◆ Data shown
╔══

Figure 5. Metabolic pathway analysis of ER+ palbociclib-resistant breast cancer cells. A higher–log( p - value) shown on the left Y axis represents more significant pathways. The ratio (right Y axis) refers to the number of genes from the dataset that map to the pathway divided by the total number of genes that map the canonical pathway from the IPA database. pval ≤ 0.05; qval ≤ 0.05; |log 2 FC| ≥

╚══
╔══

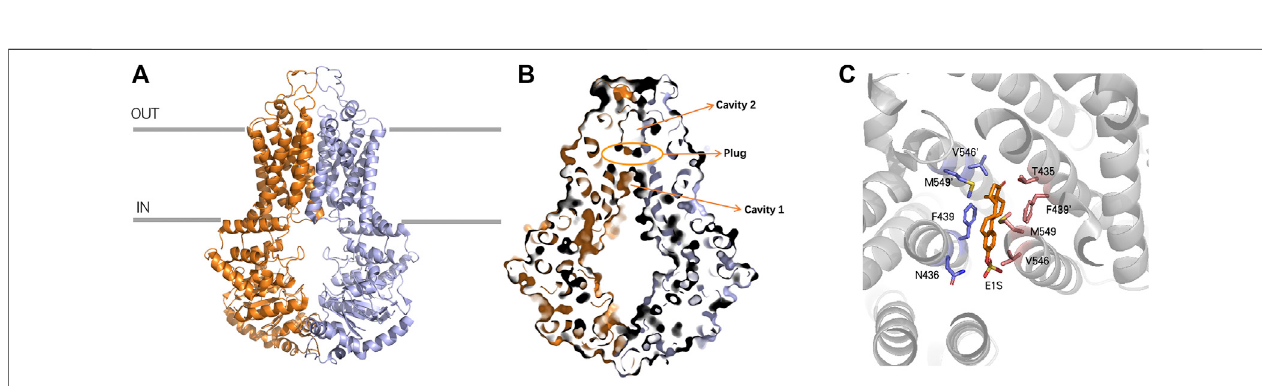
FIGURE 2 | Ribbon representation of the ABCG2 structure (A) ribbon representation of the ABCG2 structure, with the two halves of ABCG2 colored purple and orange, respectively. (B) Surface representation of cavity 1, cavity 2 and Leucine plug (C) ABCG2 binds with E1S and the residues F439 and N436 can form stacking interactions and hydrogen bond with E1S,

╚══
╔══

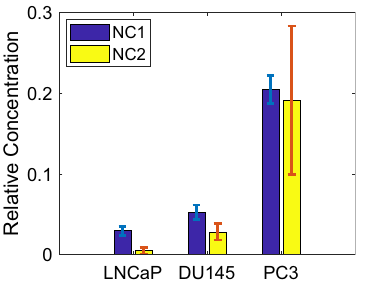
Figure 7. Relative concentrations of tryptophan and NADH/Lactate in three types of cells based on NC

╚══

◆ How to complete this task
Read the lines above. Gather those in which the string "cells" is found.

◆ Response area
Figure 5. Metabolic pathway analysis of ER+ palbociclib-resistant breast cancer cells. A higher–log( p - value) shown on the left Y axis represents more significant pathways. The ratio (right Y axis) refers to the number of genes from the dataset that map to the pathway divided by the total number of genes that map the canonical pathway from the IPA database. pval ≤ 0.05; qval ≤ 0.05; |log 2 FC| ≥
Figure 7. Relative concentrations of tryptophan and NADH/Lactate in three types of cells based on NC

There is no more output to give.